During the March downturn when stocks and bonds were down, for example, the fund was essentially neutral — neither really down nor up.
The liquid alts category is quite diverse in the strategies it offers investors, adds Alan Fustey, portfolio manager with Bellwether Investment Management in Winnipeg.
It includes long-short equity funds, like Dynamic’s. It also encompasses alternative bond funds that “take unconventional approaches to bond investing, often trying to achieve returns uncorrelated with the bond market,” he says. “So they can invest with a high degree of flexibility, like taking positions in high-yield foreign debt, for example.”
Other liquid alts offer exposure to futures, including commodities like oil and gold, or they invest in derivatives such as swaps and options.
Then there are multi-alternative strategy funds that combine all the tactics listed above, he adds.
Mackenzie Investments was among the first Canadian investment firms to dip into the liquid alts market, and now has six mutual funds and one exchange-traded fund (ETF) in the category.
“The benefits of liquid alts is you can have a more stabilizing force in a portfolio,” says Michael Schnitman, senior vice president and head of alternative investments at Mackenzie Investments in Toronto.
By allocating about 10 to 20 per cent of the portfolio to one or two liquid alts, investors can get outperformance “in both rising and falling markets,” he adds.
Also many liquid alt funds have low barriers to entry. For example, the minimum investment for a Mackenzie alt fund is $500.
Among its offerings is the Mackenzie Alternative Enhanced Yield Fund, which aims to provide a five per cent annual distribution, paid monthly. To do this, the fund may use leverage (borrowing money) on low-yielding stocks and bonds to boost returns.
While worth considering, it’s important to understand how liquid alts work — as they are certainly not risk-free investments.

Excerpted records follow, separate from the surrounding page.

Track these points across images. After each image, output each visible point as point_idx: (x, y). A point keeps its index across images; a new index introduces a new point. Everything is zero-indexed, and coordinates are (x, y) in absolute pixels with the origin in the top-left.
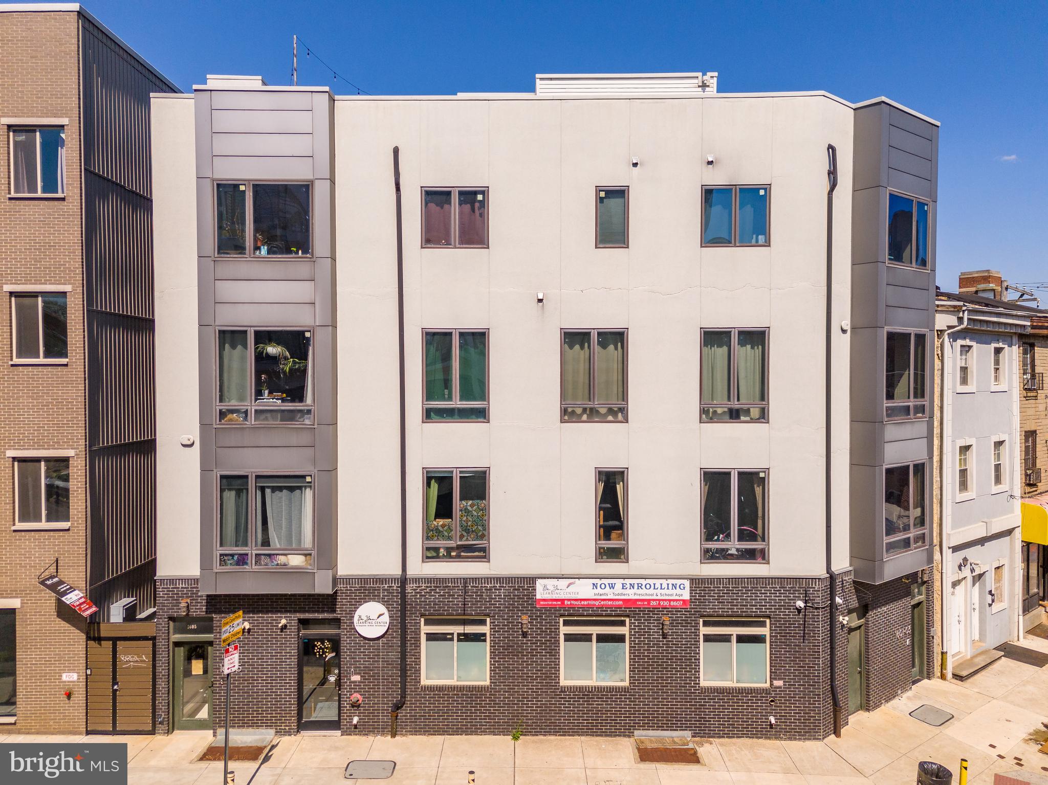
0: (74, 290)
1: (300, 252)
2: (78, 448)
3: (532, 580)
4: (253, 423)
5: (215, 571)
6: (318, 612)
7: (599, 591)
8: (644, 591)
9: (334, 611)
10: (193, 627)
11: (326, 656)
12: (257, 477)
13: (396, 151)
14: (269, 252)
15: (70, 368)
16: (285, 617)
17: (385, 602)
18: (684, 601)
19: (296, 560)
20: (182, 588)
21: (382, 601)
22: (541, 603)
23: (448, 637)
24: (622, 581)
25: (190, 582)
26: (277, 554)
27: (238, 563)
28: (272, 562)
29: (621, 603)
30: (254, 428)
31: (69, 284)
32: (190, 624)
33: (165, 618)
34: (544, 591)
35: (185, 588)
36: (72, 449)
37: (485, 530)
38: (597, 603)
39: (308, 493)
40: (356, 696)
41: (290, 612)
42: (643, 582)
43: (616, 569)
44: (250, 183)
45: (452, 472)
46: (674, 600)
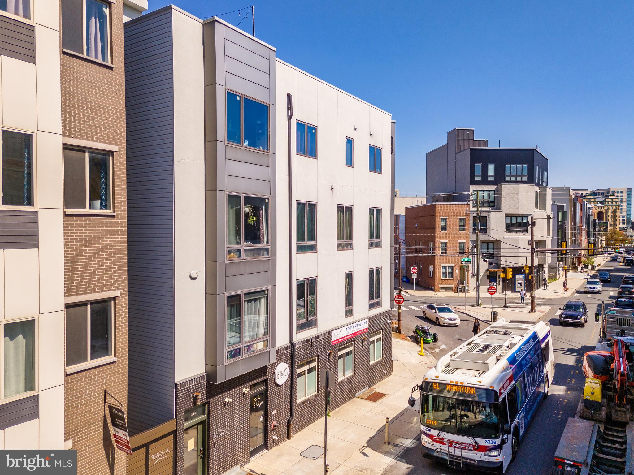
0: (119, 150)
1: (261, 147)
2: (122, 289)
3: (330, 332)
4: (244, 258)
5: (225, 364)
6: (259, 378)
7: (348, 331)
8: (358, 327)
9: (265, 375)
10: (194, 413)
11: (259, 405)
12: (246, 294)
13: (289, 95)
14: (249, 145)
15: (117, 219)
16: (245, 387)
17: (285, 361)
18: (366, 329)
19: (260, 345)
20: (193, 386)
21: (284, 361)
22: (334, 343)
23: (303, 373)
24: (353, 325)
25: (197, 380)
26: (252, 344)
27: (233, 356)
28: (250, 350)
29: (352, 335)
30: (244, 261)
31: (116, 145)
32: (192, 412)
33: (183, 413)
34: (335, 336)
35: (195, 385)
36: (118, 289)
37: (315, 310)
38: (347, 337)
39: (263, 301)
40: (275, 423)
41: (246, 383)
42: (357, 323)
43: (350, 319)
44: (242, 96)
45: (305, 281)
46: (364, 329)
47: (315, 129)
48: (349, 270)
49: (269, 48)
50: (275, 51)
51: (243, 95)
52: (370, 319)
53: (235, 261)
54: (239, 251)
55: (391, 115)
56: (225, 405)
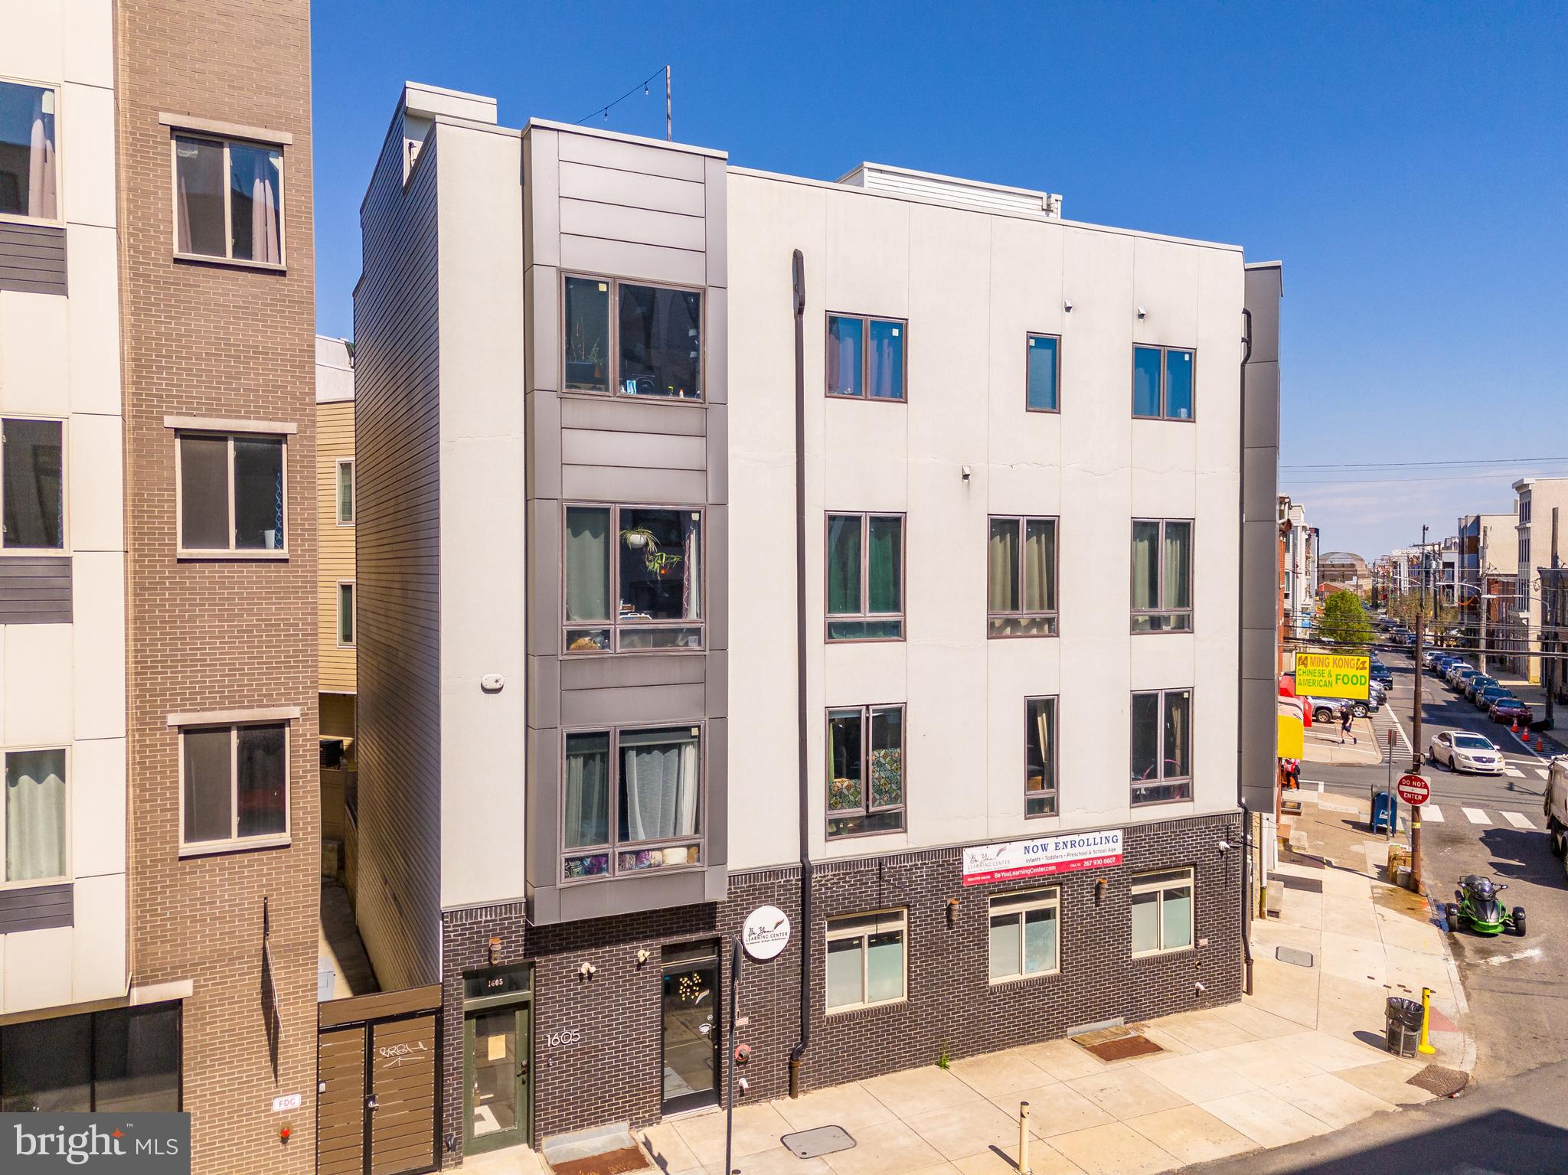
0: (299, 431)
1: (681, 393)
2: (306, 704)
3: (958, 850)
4: (618, 651)
5: (559, 886)
6: (690, 931)
7: (1032, 855)
8: (1078, 849)
9: (712, 927)
10: (498, 982)
11: (696, 998)
12: (622, 733)
13: (798, 258)
14: (640, 389)
15: (293, 566)
16: (643, 946)
17: (781, 903)
18: (1117, 856)
19: (676, 856)
20: (486, 921)
21: (778, 904)
22: (969, 880)
23: (855, 942)
24: (1054, 840)
25: (498, 911)
26: (648, 850)
27: (588, 871)
28: (642, 862)
29: (1054, 868)
30: (618, 657)
31: (292, 420)
32: (492, 978)
33: (458, 975)
34: (973, 864)
35: (492, 921)
36: (295, 705)
37: (900, 789)
38: (1028, 872)
39: (690, 754)
40: (744, 1049)
41: (651, 937)
42: (1076, 838)
43: (1042, 824)
44: (615, 282)
45: (860, 712)
46: (1107, 857)
47: (899, 326)
48: (1042, 690)
49: (705, 156)
50: (725, 159)
51: (615, 278)
52: (1131, 832)
53: (590, 656)
54: (606, 634)
55: (1241, 248)
56: (581, 979)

With respect to the aforementioned Enhance Yield Fund, for instance, that five per cent distribution isn’t guaranteed. As in more challenging markets, investors could see a return of capital as part of that distribution instead of it being made up solely of market returns.
Additionally most liquid alts come with higher than average management expense ratios (MERs).
“Fees are higher to manage alternative investment products than traditional mutual funds… given the complexity of research, trading and reporting of the underlying investments,” Fustey says, adding that in some cases they exceed three per cent per year.
Those fees can make it more challenging for these funds to produce their intended returns.
Also of note is that because they often engage in much more complex strategies than the average mutual fund, you need to be fairly knowledgeable about investing. “Once you open the hood on some of these, they can be very complicated,” White adds.
As a result it’s best to lean on your adviser to wade through the jargon and decide whether a fund is a good fit.
Another critical consideration is just how “liquid” the fund will be during times of market stress. Being liquid generally means investors can sell out the investment quickly.
“But if you allow someone to get in and out of those funds daily, there may be a bit of a mismatch with its underlying investments, which may not be as liquid,” Fustey says. “And that could potentially lead to a run on some of these funds in really volatile markets.”
One other point of caution: Although strategies used by liquid alts are often based on previously winning hedge fund formulas, they’re not guaranteed to work as well in the future — especially as the alternative marketplace becomes more crowded with investors.
“There are only so many of these opportunities out there, so the more money that keeps flowing into them, the harder it gets to find good opportunities,” Fustey adds.
Still, liquid alt mutual funds are worth a look.
“A well-diversified portfolio that includes liquid alternatives isn’t a bad idea,” White says. “But they’re not perfect, and people shouldn’t have blind faith in what they purport to provide.”